Your objective:
Convert the lines from the very first one through the line containing "color balance rgb: shadows lift › chroma 1%, shadows" into a numbered list, dropping any blank lines.

Stored data entries:

_ _ _ _

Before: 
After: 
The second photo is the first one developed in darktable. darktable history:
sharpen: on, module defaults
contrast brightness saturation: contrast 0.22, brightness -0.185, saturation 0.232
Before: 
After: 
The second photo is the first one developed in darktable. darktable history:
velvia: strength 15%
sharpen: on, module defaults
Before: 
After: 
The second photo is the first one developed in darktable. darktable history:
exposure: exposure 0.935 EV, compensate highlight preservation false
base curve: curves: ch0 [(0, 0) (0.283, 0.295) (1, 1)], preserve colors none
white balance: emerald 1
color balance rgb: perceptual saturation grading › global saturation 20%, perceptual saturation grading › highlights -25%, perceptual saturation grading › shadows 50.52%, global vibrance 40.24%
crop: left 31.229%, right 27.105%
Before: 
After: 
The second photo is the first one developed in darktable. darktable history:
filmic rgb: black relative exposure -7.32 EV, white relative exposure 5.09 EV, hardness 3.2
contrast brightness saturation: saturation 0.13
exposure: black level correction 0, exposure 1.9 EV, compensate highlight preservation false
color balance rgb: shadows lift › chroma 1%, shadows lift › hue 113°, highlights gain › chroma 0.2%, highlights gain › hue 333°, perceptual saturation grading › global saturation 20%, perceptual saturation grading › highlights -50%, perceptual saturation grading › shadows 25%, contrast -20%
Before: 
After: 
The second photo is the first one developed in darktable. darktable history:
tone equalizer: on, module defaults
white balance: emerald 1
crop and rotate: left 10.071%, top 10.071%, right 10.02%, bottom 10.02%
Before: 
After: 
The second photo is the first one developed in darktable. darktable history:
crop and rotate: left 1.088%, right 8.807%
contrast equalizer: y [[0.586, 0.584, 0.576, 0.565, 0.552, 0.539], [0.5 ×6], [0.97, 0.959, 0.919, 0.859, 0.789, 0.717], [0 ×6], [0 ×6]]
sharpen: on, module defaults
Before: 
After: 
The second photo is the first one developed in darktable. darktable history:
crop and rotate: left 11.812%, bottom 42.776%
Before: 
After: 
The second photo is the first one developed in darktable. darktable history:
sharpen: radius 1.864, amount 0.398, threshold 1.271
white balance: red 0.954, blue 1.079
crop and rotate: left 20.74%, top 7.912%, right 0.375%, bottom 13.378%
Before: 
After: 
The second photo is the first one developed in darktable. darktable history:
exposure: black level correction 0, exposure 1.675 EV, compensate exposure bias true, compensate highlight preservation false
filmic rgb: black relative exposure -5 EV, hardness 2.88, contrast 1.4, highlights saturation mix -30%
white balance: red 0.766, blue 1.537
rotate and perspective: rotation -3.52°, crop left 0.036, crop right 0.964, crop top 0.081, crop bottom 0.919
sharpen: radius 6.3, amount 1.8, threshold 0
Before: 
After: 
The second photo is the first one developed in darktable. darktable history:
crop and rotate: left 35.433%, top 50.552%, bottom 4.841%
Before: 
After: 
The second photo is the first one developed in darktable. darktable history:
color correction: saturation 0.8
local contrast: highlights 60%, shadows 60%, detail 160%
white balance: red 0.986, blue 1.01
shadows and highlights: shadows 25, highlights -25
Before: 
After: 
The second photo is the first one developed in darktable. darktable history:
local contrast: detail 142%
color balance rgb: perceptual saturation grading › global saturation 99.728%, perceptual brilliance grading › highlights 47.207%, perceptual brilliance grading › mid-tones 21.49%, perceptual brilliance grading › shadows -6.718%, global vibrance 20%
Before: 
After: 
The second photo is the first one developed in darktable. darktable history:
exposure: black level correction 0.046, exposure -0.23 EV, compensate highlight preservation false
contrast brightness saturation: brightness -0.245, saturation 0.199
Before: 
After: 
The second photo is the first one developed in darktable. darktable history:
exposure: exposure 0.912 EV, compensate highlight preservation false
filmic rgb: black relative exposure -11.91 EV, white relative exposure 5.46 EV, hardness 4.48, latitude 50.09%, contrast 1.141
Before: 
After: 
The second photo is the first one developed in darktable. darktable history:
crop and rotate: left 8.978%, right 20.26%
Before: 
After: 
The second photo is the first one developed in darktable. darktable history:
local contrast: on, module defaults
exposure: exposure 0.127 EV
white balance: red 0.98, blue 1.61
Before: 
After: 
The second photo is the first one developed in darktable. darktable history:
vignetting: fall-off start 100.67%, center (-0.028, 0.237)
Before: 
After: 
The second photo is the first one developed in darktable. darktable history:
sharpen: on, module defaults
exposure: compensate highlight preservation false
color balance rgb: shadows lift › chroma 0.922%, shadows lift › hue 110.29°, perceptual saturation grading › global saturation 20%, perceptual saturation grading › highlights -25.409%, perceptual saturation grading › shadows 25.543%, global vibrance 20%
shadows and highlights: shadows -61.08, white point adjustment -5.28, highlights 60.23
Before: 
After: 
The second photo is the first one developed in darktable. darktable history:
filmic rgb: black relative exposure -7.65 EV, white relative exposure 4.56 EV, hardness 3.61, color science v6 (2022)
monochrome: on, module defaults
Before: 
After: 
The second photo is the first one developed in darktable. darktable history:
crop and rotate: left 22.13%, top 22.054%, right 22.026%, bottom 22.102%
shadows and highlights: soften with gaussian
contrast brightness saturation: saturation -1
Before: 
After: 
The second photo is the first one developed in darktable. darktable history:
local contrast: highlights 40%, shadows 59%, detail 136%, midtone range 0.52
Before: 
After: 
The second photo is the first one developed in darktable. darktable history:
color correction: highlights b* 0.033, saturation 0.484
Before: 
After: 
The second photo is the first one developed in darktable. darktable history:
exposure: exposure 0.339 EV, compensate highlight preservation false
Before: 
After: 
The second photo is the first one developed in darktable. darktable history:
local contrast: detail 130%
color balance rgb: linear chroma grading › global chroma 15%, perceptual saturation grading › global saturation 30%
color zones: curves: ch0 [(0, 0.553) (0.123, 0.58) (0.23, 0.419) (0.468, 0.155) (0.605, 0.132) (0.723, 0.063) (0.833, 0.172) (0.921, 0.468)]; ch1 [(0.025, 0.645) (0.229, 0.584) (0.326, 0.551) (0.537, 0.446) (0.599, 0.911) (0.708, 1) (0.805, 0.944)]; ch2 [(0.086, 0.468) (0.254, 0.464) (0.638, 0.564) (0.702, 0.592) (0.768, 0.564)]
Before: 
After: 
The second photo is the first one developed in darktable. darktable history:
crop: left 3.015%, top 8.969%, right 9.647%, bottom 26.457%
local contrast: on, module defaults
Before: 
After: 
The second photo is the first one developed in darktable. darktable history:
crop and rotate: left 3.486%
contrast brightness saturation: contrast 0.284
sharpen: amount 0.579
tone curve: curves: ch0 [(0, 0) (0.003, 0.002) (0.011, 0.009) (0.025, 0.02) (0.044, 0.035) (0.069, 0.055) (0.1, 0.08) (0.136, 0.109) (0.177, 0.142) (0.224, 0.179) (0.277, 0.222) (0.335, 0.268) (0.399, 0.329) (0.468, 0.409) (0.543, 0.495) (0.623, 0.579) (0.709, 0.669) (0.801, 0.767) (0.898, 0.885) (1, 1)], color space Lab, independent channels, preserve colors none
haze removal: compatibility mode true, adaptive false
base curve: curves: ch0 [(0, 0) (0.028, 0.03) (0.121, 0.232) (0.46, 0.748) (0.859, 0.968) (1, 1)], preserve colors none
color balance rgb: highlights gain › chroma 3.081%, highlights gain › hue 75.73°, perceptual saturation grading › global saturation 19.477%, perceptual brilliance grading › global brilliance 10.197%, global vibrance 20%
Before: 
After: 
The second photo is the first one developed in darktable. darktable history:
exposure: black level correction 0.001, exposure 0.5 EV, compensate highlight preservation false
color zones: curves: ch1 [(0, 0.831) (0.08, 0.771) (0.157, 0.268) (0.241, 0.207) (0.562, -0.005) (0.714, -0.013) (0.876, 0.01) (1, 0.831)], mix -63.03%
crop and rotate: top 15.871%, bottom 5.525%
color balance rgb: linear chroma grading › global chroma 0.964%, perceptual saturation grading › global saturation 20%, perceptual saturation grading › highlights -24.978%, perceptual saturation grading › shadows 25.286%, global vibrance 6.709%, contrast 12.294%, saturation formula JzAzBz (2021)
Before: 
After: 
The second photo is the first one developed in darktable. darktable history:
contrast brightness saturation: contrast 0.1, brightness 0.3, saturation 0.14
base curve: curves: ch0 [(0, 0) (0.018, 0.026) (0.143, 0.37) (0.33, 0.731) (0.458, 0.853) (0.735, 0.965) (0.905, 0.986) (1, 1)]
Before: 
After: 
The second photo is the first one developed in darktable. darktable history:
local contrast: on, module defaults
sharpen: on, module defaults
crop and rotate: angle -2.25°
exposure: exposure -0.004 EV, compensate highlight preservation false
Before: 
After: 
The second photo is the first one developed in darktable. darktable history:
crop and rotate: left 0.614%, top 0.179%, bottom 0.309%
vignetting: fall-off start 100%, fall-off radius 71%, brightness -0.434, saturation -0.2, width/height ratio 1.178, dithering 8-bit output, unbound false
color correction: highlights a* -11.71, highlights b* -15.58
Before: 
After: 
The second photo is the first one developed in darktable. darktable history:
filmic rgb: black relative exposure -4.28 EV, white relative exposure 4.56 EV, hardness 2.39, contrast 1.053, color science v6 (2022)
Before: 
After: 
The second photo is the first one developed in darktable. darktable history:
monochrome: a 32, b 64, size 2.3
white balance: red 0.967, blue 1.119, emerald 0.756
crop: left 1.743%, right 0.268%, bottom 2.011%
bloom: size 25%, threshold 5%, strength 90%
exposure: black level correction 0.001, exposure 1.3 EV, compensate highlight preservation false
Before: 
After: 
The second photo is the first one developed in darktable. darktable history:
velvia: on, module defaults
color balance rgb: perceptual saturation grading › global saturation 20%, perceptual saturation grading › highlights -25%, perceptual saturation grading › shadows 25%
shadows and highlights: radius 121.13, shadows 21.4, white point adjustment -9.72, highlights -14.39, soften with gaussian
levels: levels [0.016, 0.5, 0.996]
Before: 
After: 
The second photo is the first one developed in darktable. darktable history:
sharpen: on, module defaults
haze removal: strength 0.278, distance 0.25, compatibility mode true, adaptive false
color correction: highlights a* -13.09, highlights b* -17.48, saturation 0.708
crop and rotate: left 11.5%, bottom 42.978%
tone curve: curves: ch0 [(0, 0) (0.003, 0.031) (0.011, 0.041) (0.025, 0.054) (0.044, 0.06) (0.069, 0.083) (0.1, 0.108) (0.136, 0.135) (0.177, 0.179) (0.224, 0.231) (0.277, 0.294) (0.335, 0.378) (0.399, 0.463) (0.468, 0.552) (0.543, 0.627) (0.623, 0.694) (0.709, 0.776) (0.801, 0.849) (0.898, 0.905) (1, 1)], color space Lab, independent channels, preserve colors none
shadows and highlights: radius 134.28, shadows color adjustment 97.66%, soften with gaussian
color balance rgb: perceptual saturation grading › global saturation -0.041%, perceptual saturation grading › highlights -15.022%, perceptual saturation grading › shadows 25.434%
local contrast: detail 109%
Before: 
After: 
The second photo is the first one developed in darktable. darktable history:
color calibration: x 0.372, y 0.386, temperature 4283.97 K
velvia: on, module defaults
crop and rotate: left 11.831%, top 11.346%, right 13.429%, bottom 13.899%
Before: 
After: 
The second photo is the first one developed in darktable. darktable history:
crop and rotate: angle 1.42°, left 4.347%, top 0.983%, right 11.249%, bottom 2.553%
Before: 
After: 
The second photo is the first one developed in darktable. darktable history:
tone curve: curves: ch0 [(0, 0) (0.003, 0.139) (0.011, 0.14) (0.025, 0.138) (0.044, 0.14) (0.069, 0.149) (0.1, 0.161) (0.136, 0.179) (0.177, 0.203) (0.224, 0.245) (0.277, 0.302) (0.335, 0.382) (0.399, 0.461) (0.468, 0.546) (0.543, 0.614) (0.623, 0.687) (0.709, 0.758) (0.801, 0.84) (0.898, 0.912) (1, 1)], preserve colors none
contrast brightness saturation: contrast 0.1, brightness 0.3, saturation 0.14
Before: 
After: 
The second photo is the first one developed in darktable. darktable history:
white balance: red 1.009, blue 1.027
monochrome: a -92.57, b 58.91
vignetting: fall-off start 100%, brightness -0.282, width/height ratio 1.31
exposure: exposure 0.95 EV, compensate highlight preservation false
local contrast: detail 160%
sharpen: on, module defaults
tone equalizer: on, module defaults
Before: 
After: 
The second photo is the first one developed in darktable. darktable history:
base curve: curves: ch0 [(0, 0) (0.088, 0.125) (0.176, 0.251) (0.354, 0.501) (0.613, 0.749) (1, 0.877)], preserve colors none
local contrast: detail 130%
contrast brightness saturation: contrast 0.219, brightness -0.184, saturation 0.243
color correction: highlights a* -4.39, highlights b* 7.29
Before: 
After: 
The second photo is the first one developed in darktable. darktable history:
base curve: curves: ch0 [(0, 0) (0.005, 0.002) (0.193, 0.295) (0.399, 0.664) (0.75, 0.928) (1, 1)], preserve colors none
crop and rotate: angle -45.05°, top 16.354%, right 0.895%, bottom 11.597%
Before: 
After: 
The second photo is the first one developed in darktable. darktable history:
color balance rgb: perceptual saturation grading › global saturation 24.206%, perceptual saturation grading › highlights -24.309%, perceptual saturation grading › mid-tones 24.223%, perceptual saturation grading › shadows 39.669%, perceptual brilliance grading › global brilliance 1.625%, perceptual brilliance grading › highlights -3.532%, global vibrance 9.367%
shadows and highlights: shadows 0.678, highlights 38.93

_ _ _ _

Task answer:
1. Before: 
2. After: 
3. The second photo is the first one developed in darktable. darktable history:
4. sharpen: on, module defaults
5. contrast brightness saturation: contrast 0.22, brightness -0.185, saturation 0.232
6. Before: 
7. After: 
8. The second photo is the first one developed in darktable. darktable history:
9. velvia: strength 15%
10. sharpen: on, module defaults
11. Before: 
12. After: 
13. The second photo is the first one developed in darktable. darktable history:
14. exposure: exposure 0.935 EV, compensate highlight preservation false
15. base curve: curves: ch0 [(0, 0) (0.283, 0.295) (1, 1)], preserve colors none
16. white balance: emerald 1
17. color balance rgb: perceptual saturation grading › global saturation 20%, perceptual saturation grading › highlights -25%, perceptual saturation grading › shadows 50.52%, global vibrance 40.24%
18. crop: left 31.229%, right 27.105%
19. Before: 
20. After: 
21. The second photo is the first one developed in darktable. darktable history:
22. filmic rgb: black relative exposure -7.32 EV, white relative exposure 5.09 EV, hardness 3.2
23. contrast brightness saturation: saturation 0.13
24. exposure: black level correction 0, exposure 1.9 EV, compensate highlight preservation false
25. color balance rgb: shadows lift › chroma 1%, shadows lift › hue 113°, highlights gain › chroma 0.2%, highlights gain › hue 333°, perceptual saturation grading › global saturation 20%, perceptual saturation grading › highlights -50%, perceptual saturation grading › shadows 25%, contrast -20%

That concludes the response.